Citi’s securities services head points to benefits of company-wide reorganisation amid custody purple patch

Okan Pekin, global head of securities services at Citi, discusses the recent reorganisation at the company noting that it will “accelerate decision making”; also gives views on technology, data and consolidation in the sub-custody world.

By Jon Watkins

Citi’s head of securities services, Okan Pekin, has highlighted a range of benefits to the bank’s sweeping management reorganisation as the custodian looks to build on a run of recent success which has seen it top $1 billion in revenue in three consecutive quarters.

The overhaul saw an entire management layer taken out within the organisation, with five new division heads reporting directly to CEO Jane Fraser. Pekin’s role remains unchanged, and will report into Shahmir Khaliq, head of services at Citi, a unit which contains securities services.

“I think the change is only positive,” Pekin tells Global Custodian. “The announcement removes archaic historic division structures, takes out a management layer and reformulates the role of geographies – which is only going to accelerate decision making. 

“As it took out the management layer, it elevated five divisions, with our business under ‘Services’ which will help focus investment dollars, priorities and turnaround times.”

While many media outlets have pointed to the changes targeting a ‘turnaround’ at Citi as a broader organisation, the asset servicing business has been growing by two critical metrics over the past 12 months – assets under custody and revenues from the securities services business – the latter through frequent double-digit increases.

There have been some notable business wins in the Asia Pacific region over the past four months with mandates coming in from Hong Kong, South Korea and Australia. There was also a significant mandate from Singlife earlier this year whereby Citi and BlackRock were appointed to jointly upgrade its asset management capabilities across its front-, middle- and back-office.

Just days before the conversation with Pekin, Citi also became the first digital custodian participant of BondbloX Bond Exchange (BBX), the world’s first fractional bond exchange using the latest in distributed ledger technology. 

Winning market share

Meanwhile, though it was some time ago now, the landmark mandate from BlackRock which saw Citi become asset servicer for the largest percentage of its US ETF business still continues to be a defining moment in the asset servicer’s recent history, along with its ensuing relationship with the asset management giant.

“We continue to win a significant amount of market share,” says Pekin. “We are investing pretty aggressively into our platforms, into tokenisation, into ageing platforms. 

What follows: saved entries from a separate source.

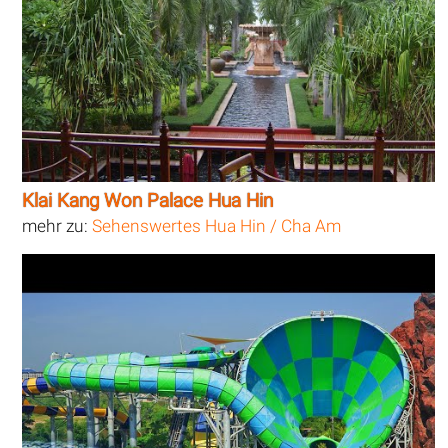
Klai Kang Won Palace Hua Hin
mehr zu:
Sehenswertes Hua Hin / Cha Am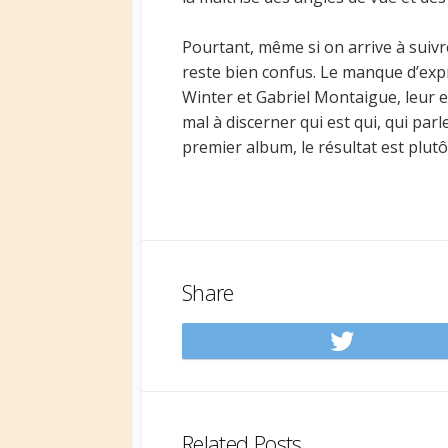
Pourtant, même si on arrive à suivre
reste bien confus. Le manque d’exp
Winter et Gabriel Montaigue, leur 
mal à discerner qui est qui, qui pa
premier album, le résultat est plut
Share
Share
on
Twitt
Related Posts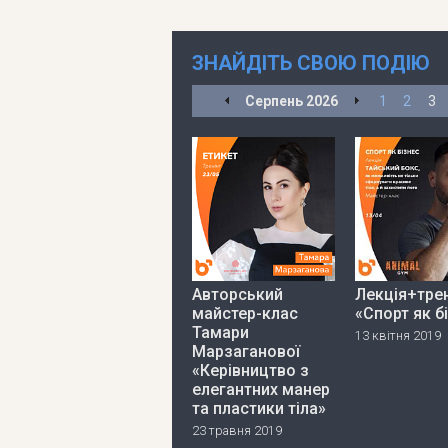
ЗНАЙДІТЬ СВОЮ ПОДІЮ
Серпень
2026
1
2
3
Авторський
Лекція+тре
майстер-клас
«Спорт як б
Тамари
13 квітня 2019
Марзаганової
«Керівництво з
елегантних манер
та пластики тіла»
23 травня 2019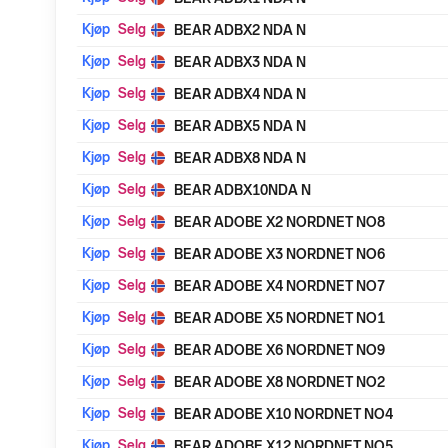
Kjøp
Selg
BEAR ADBX2 NDA N
Kjøp
Selg
BEAR ADBX3 NDA N
Kjøp
Selg
BEAR ADBX4 NDA N
Kjøp
Selg
BEAR ADBX5 NDA N
Kjøp
Selg
BEAR ADBX8 NDA N
Kjøp
Selg
BEAR ADBX10NDA N
Kjøp
Selg
BEAR ADOBE X2 NORDNET NO8
Kjøp
Selg
BEAR ADOBE X3 NORDNET NO6
Kjøp
Selg
BEAR ADOBE X4 NORDNET NO7
Kjøp
Selg
BEAR ADOBE X5 NORDNET NO1
Kjøp
Selg
BEAR ADOBE X6 NORDNET NO9
Kjøp
Selg
BEAR ADOBE X8 NORDNET NO2
Kjøp
Selg
BEAR ADOBE X10 NORDNET NO4
Kjøp
Selg
BEAR ADOBE X12 NORDNET NO5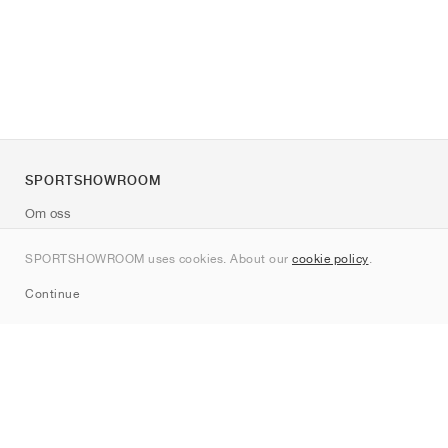
SPORTSHOWROOM
Om oss
Kontakt
SPORTSHOWROOM uses cookies. About our
cookie policy
.
Sitemap
Continue
Märken
Nike
Jordan
adidas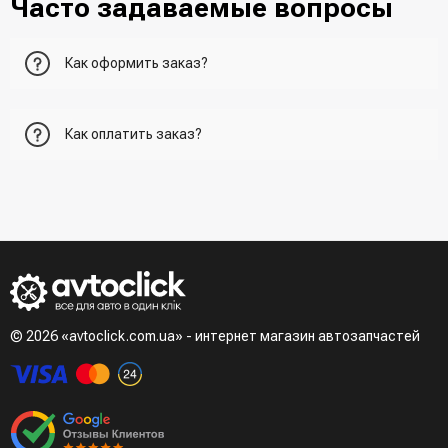
Часто задаваемые вопросы
Как оформить заказ?
Первый вариант - добавить товар в корзину, перейти в
Как оплатить заказ?
корзину и указать всю необходимую информацию о
получателе, способ доставки, способ доставки
- При получении товара в точке выдачи.
Второй вариант - добавить товар в корзину и в поле
- При получении товара на почте (наложенный платеж)
"Быстрый заказ" - указать номер телефона. Вам сразу же
- Сделать оплату по реквизитам (реквизиты скинет
наберет менеджер для подтверждения и уточнения данных.
менеджер)
- LiqPay при оформлении заказа через корзину
Третий вариант - сделать заказ по телефонном режиме
при разговоре с менеджером
© 2026 «avtoclick.com.ua» - интернет магазин автозапчастей
Четвертый вариант - заказать через доступные
мессенджеры (viber, telegram)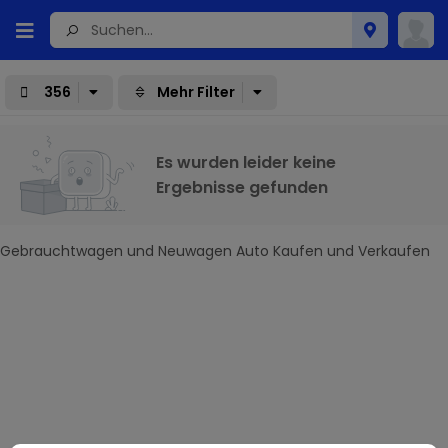
356
Mehr Filter
Es wurden leider keine
Ergebnisse gefunden
Gebrauchtwagen und Neuwagen Auto Kaufen und Verkaufen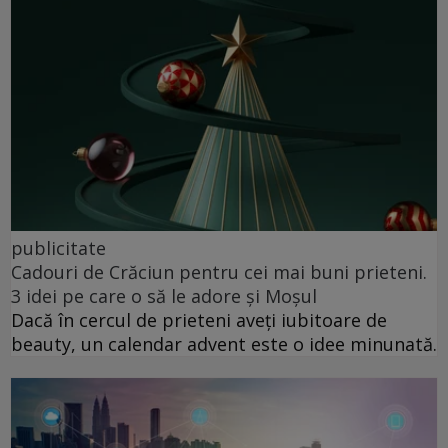
publicitate
Cadouri de Crăciun pentru cei mai buni prieteni.
3 idei pe care o să le adore și Moșul
Dacă în cercul de prieteni aveți iubitoare de
beauty, un calendar advent este o idee minunată.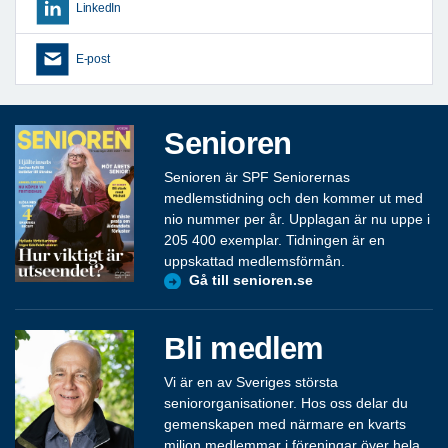
LinkedIn
E-post
Senioren
Senioren är SPF Seniorernas
medlemstidning och den kommer ut med
nio nummer per år. Upplagan är nu uppe i
205 400 exemplar. Tidningen är en
uppskattad medlemsförmån.
Gå till senioren.se
Bli medlem
Vi är en av Sveriges största
seniororganisationer. Hos oss delar du
gemenskapen med närmare en kvarts
miljon medlemmar i föreningar över hela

“What I’m hearing from clients about Citi is positive. The reception we get from our network is very encouraging.”

On the APAC growth Pekin highlights: “It’s got a nice balance of established markets, coupled with giant growth markets like China and India. Those markets are institutionalising quickly. The asset management space is growing, so is insurance and so are banks, and we are well positioned because of a fantastic network we’ve grown over 100 years.”

The largest sub-custodian in the world has also been acquiring units or been referred to by asset servicers exiting the market – Nordea and NAB Asset Servicing being recent examples – in a trend that continues to bolster Citi’s standing across its broad range of markets.

Pekin explains how he sees the challenge for providers in having to continually invest in and maintain platforms, people and technology.

“The first question is whether you have the capabilities? The next question is do you have the critical mass to invest? If you don’t have the scale – can you keep up?” he highlights.

“We believe we’re in the winning group of the industry, we have the network, we have the client coverage and we have the management capability. In the long run I think we’ll be a winner in the consolidation because of our platform and client coverage.”

Data, tech and client needs

Back in 2022, Pekin received the Lifetime Achievement award on the same night Citi won the coveted Global Custodian of the Year honour, in what emerged as a standout year for the asset servicer.

Along with the achievements of the past and the notable mandate wins this year, Citi is also looking at the future through its strategy, data provision and technological change, in what appears to be quite aggressive investments into its platforms.

Pekin highlights the custodian’s approach when it comes to meeting evolving client needs and upgrading its technology.

“You need to give asset managers the whole package, middle-office services and data,” he explains. “The people who can provide that, not just cost competitively, but with a light technology layer, and data in the cloud, will be the successful ones.” 

On the pace of change in the industry in 2023 compared with the past, he adds, “The biggest difference is the agile approach. The platforms have been built over decades but now with technology, you can throw the problem into a large language model in no time. The cycle time of innovation is incredible.  We learn about potential failures quickly as well, and I highlight that because you can experiment intensely before finding a solution.”

Last June Citi officially announced develop and pilot digital asset custody capabilities in partnership with Swiss-based fintech METACO, meanwhile the move with BBX further showed the custodian’s approach to new technologies.

Pekin was keen to point out the benefits of focusing on the technology rather than the asset.

“People talk a lot about digital assets as an asset class but the bigger trend is the technology,” he explains. “If you tokenise and move into digital platforms, there is a huge client experience benefit and functionality benefit. I believe we need to pay attention to the tech and not just focus on the assets.”